--- Aim ---
Edit these lines, swapping "pose" for "camera" wherever it appears and keeping everything else the same. Leave the pictures out.

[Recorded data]
■ ■ ■ ■ ■

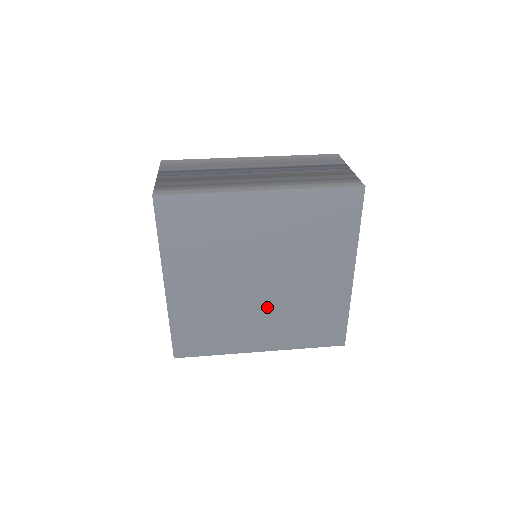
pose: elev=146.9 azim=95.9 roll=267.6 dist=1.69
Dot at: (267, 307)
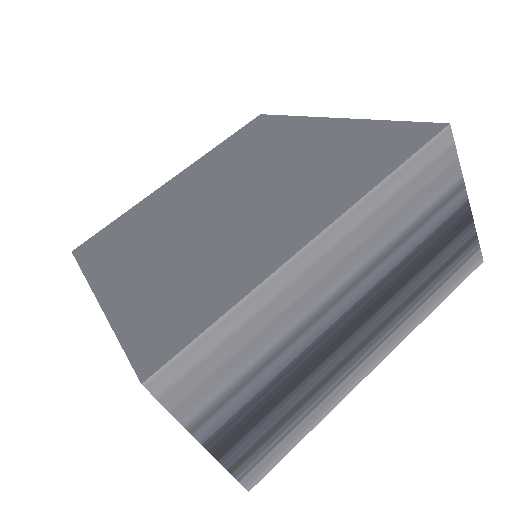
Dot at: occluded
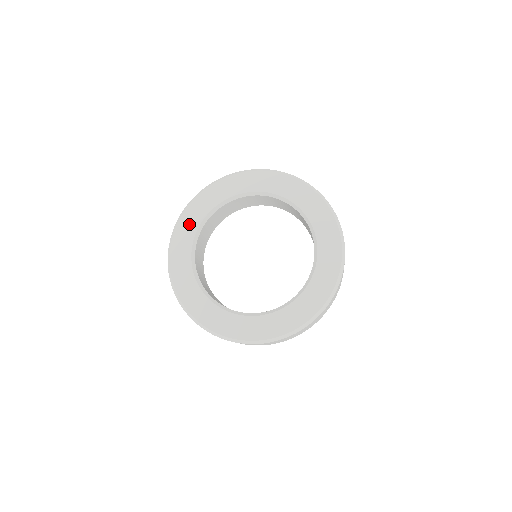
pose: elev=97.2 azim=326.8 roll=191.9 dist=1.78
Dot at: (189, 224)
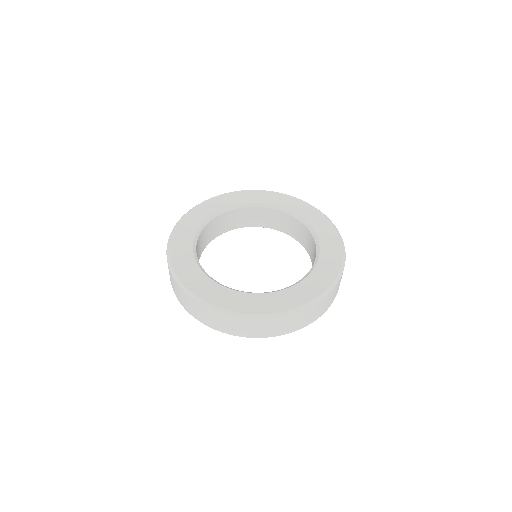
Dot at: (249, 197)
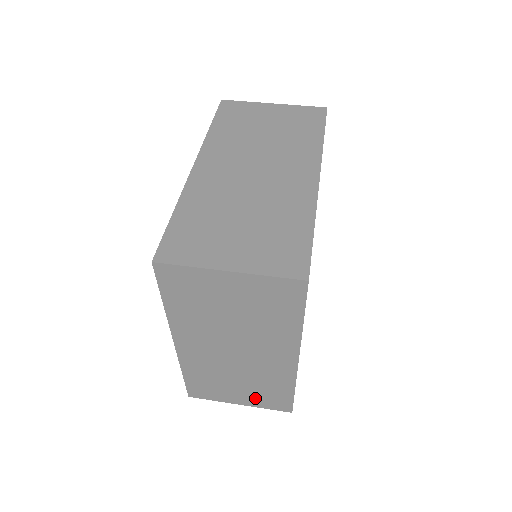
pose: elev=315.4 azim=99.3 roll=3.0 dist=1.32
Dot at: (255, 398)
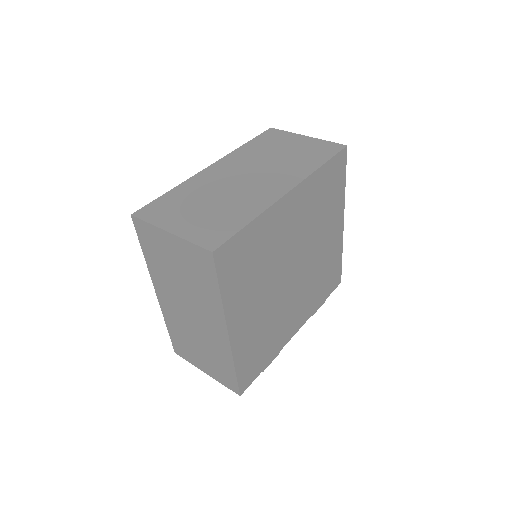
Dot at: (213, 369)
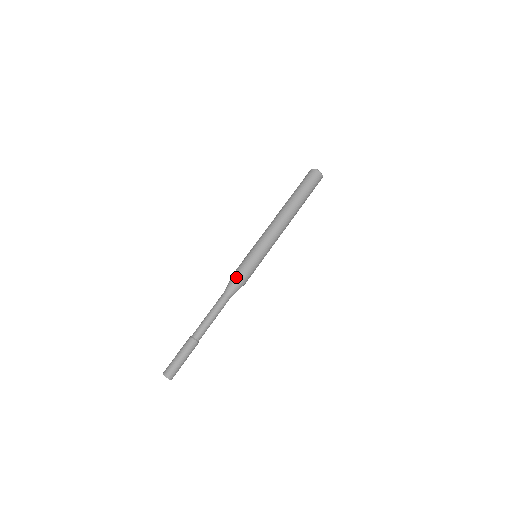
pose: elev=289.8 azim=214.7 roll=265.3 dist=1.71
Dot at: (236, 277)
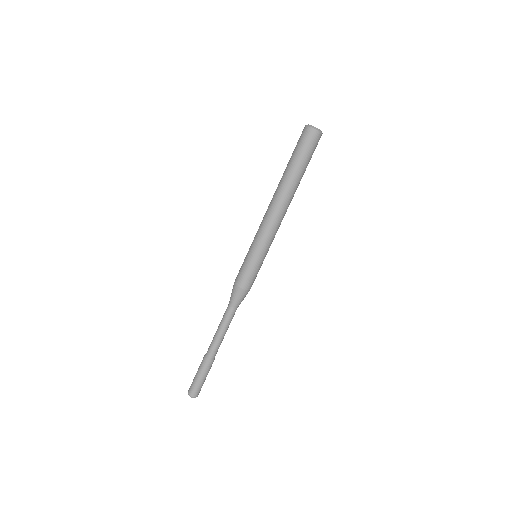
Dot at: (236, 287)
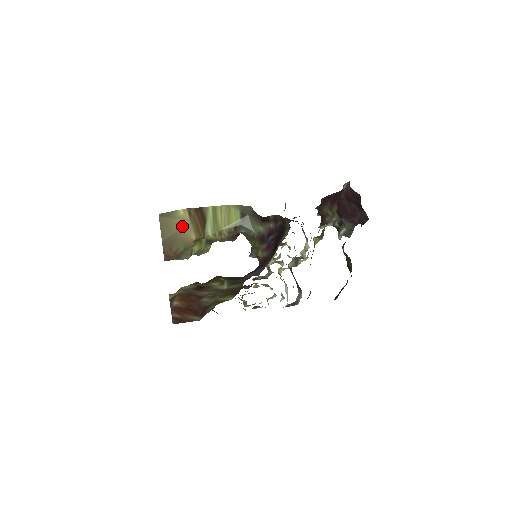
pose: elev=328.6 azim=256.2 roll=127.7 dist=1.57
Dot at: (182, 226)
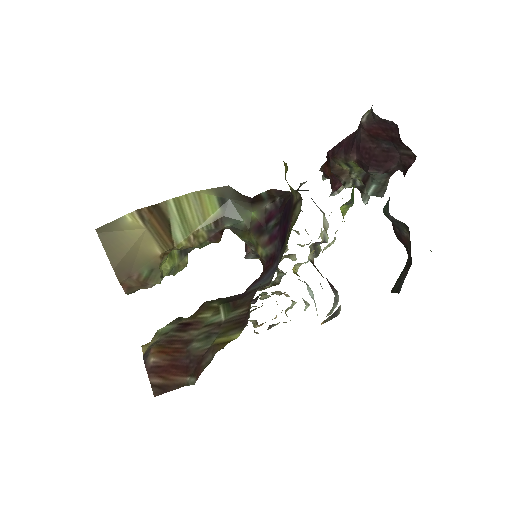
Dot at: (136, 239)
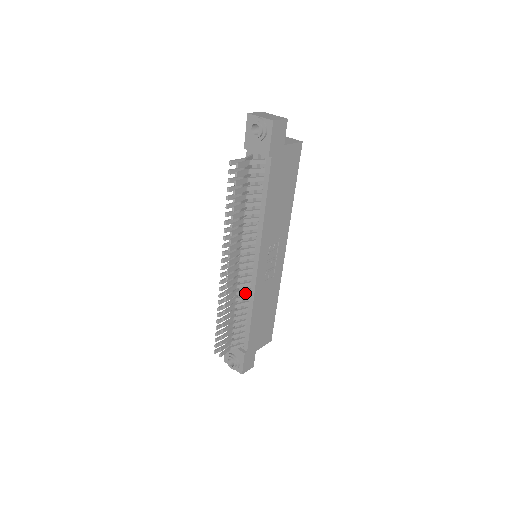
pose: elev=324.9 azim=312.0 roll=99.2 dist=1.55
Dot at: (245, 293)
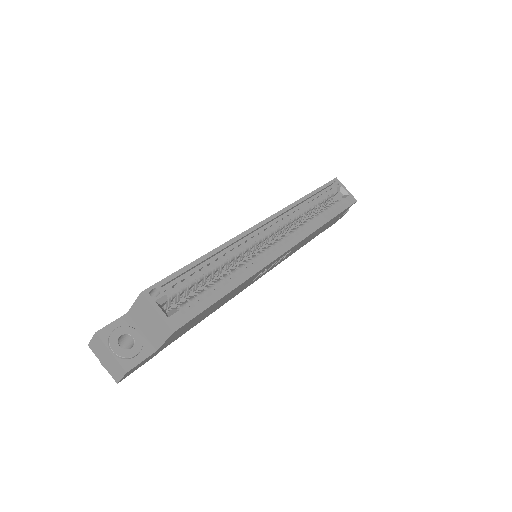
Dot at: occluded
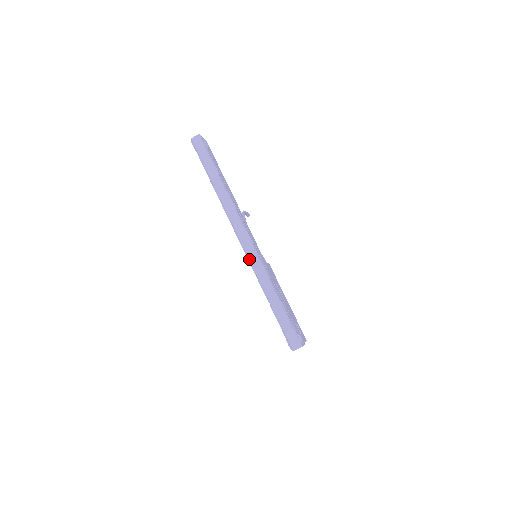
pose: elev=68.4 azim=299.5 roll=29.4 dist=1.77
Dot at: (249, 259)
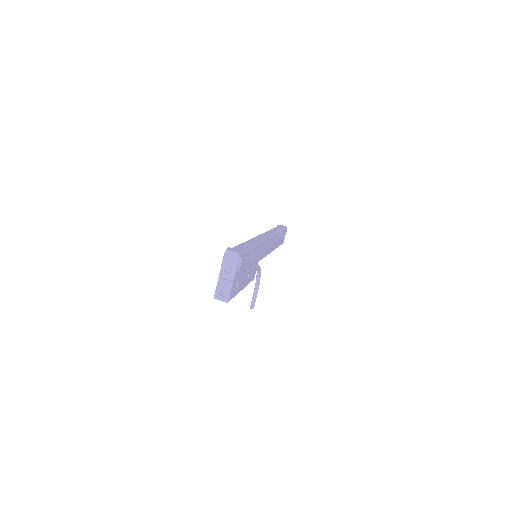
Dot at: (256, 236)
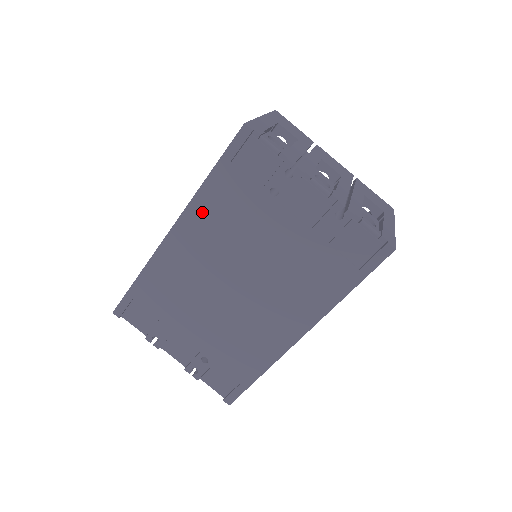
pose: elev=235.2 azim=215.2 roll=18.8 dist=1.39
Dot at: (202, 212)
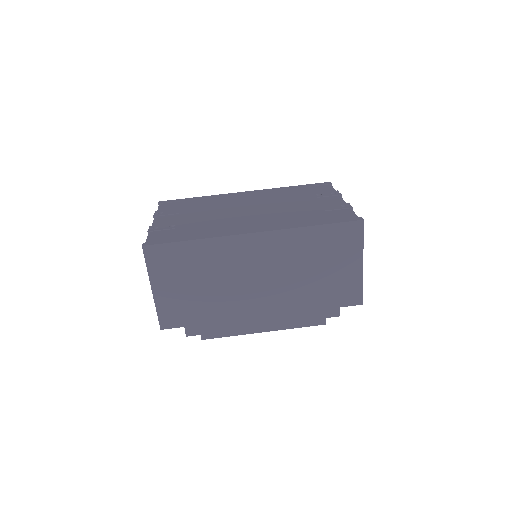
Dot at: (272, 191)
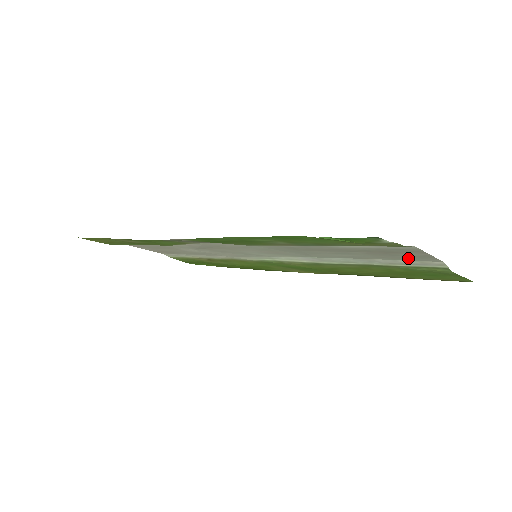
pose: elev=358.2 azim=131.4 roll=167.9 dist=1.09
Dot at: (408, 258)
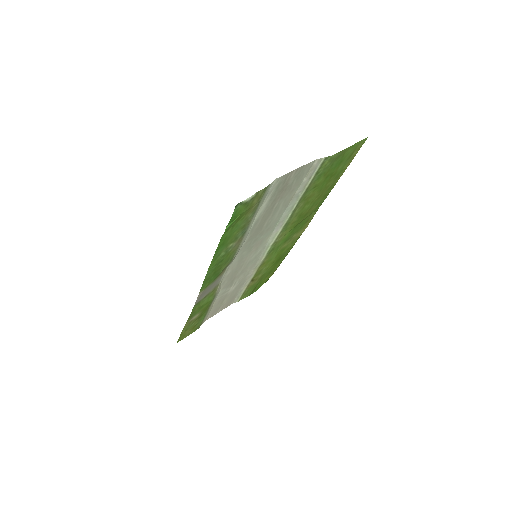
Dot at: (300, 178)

■ ■ ■ ■ ■

--- Answer ---
camera: elev=146.9 azim=95.9 roll=267.6 dist=1.69
Dot at: (267, 307)
Dot at: occluded
camera: elev=97.2 azim=326.8 roll=191.9 dist=1.78
Dot at: (189, 224)
Dot at: (249, 197)
camera: elev=315.4 azim=99.3 roll=3.0 dist=1.32
Dot at: (255, 398)
Dot at: (213, 369)
camera: elev=289.8 azim=214.7 roll=265.3 dist=1.71
Dot at: (236, 277)
Dot at: (236, 287)
camera: elev=328.6 azim=256.2 roll=127.7 dist=1.57
Dot at: (182, 226)
Dot at: (136, 239)
camera: elev=324.9 azim=312.0 roll=99.2 dist=1.55
Dot at: (245, 293)
Dot at: occluded
camera: elev=68.4 azim=299.5 roll=29.4 dist=1.77
Dot at: (249, 259)
Dot at: (256, 236)
camera: elev=235.2 azim=215.2 roll=18.8 dist=1.39
Dot at: (202, 212)
Dot at: (272, 191)
camera: elev=358.2 azim=131.4 roll=167.9 dist=1.09
Dot at: (408, 258)
Dot at: (300, 178)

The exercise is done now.